How to choosing a Sushi Restaurant
Japanese restaurant

How to choosing a Sushi Restaurant

Many people I met told me that they don’t like sushi; upon pressing the matter, I learned that the place where they ate it was far less from ideal. It’s sad to think that many people cannot enjoy sushi because of a bad first experience. The usual culprit for this is a combination of lack of tradition in the place where they ate and poorly prepared fish. All fish swim in the ocean, but not all fish are suitable for sushi because how the fish is handled, from the water to the sushi bar, greatly influences its quality.

The Japanese word for sushi restaurant is sushiya.

  • Eat only at the best place you can find. Many sushi bars are a bit expensive, but quality usually sucks, so price is no indicator of quality. Ask Japanese people where they go to eat sushi and go there.
  • Stick to one or two good places once you find them.
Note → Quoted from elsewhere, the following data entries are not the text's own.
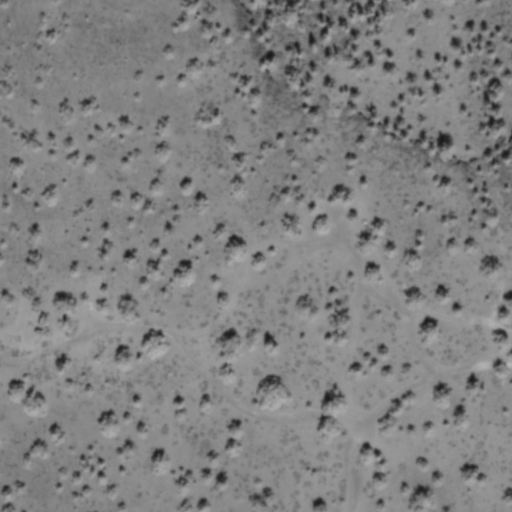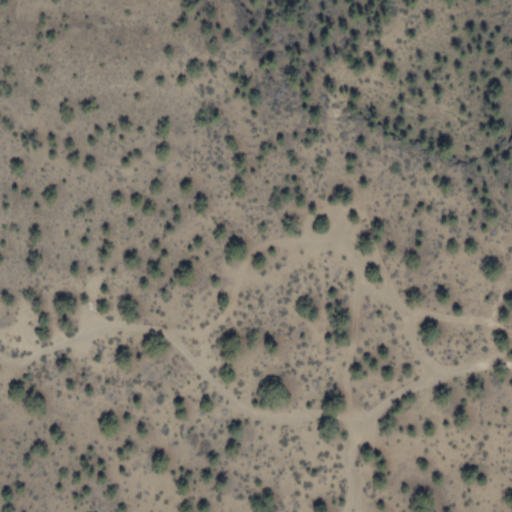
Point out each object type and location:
road: (259, 259)
road: (414, 341)
road: (496, 360)
road: (348, 394)
road: (330, 413)
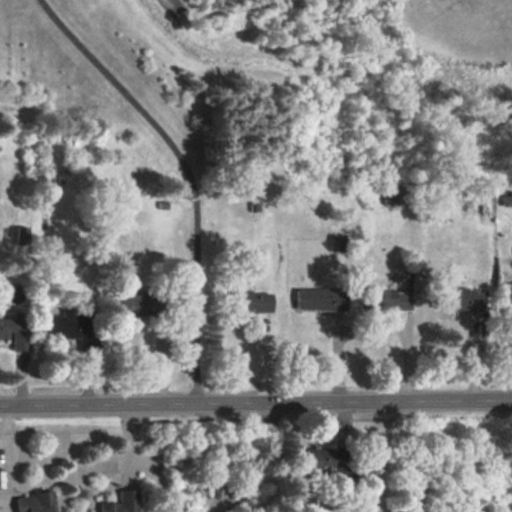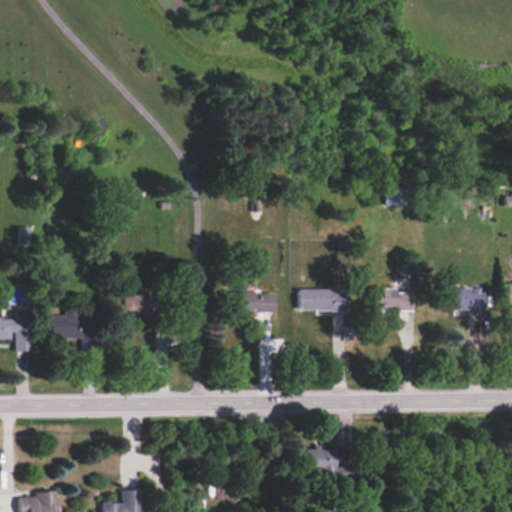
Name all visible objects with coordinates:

Regulars get better sushi and better overall service than casual patrons.
  • The best sushi places I’ve been to in San Francisco, Mexico City, Zürich, Manhattan, Beverly Hills, Waikiki, Guadalajara, Paris, Moscow, Boston, Columbus OH (yes, you read that correctly), London, Amsterdam, Dallas TX, Milano, Toronto and Chicago have one thing in common: They have a very small sushi bar, i.e. they seat fewer than 12 people at the bar.
  • A good Japanese restaurant is most often not a good sushi place. A good sushi place is usually a good Japanese restaurant.
  • Count the number of Japanese sitting at the sushi bar. The more Japanese people eating there, usually the better the sushi. Remember: Japanese people are manic about quality.
  • Most often than not, avoid the restaurants with little boats of sushi parading along a large sushi bar. It’s a great gimmick, but remember that those restaurants are to sushi what McDonald’s is to prime rib.
  • The only chain of sushi restaurants in the world worth visiting (in fact, I encourage you to) belongs to Nobuyuki Matsuhisa. Nobu is arguably the best sushi chef in the world, and has opened a chain of small but high-quality (and pricey) restaurants in major cities in the US and in Europe.
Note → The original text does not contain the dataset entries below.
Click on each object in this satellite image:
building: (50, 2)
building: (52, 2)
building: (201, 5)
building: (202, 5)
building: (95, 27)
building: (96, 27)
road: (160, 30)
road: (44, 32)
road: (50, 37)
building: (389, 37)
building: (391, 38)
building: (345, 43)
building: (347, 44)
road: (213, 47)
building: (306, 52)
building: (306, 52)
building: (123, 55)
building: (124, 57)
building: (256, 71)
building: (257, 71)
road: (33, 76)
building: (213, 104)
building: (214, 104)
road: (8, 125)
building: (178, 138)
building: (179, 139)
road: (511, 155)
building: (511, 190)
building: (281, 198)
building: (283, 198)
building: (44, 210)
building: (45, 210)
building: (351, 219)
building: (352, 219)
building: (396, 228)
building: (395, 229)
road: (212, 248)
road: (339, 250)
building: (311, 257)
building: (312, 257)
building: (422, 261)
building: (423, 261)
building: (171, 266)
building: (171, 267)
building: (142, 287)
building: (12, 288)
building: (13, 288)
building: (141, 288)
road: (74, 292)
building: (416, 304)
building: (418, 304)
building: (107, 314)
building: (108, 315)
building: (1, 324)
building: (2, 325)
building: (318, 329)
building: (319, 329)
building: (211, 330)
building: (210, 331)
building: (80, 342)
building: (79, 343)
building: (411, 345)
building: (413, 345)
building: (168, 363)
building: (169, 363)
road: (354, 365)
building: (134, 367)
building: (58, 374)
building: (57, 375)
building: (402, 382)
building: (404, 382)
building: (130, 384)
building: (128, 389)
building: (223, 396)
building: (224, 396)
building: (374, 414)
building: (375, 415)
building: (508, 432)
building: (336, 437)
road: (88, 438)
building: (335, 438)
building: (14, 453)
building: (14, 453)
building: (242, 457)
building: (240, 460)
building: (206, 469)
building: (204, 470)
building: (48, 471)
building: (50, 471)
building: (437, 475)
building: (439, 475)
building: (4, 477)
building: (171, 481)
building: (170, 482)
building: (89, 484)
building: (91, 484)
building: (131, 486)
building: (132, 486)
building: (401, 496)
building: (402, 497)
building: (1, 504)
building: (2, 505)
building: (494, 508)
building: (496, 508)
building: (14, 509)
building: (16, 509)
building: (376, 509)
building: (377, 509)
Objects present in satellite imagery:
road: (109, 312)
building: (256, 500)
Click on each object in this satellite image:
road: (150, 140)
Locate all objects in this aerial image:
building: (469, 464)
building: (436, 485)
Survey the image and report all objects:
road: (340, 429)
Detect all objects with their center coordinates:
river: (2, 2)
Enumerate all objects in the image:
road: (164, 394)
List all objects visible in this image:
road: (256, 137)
Warning signs that you probably won’t get good sushi

  • The fish and other seafood are not on display at the sushi bar
  • The fish and other seafood on display look dry
  • The sushi chef or (worse) a food server wants to take your order for all sushi items at once
  • The sushi chef doesn’t give you a chance to order “one or two pieces at a time”, Japanese style
  • The restaurant advertises “all you can eat sushi” for a fixed price
  • The menu items are not listed in Japanese followed by a translation; they appear only in your native language
  • The menu consists mostly of rolled sushi with names like California Roll or Oriental Delight
  • More than half of the available ingredients are cooked
  • The sushi chef hasn’t the vaguest idea of what you’re talking about if you ask for kazunoko, shiso, inago, chirashi, or yama gobo
  • The morsels of fish atop nigiri pieces are so large that you can barely see the rice underneath (believe it or not, some people think that the sushi place is good because you get big pieces of fish). Big pieces of fish are good as long as the fish quality is good.
  • The sushi rice is flavorless; sushi rice must have a delicate aroma and flavor
  • The restaurant is part of a chain or franchise

If four or more of the conditions above are met, leave the place immediately and head to a different restaurant.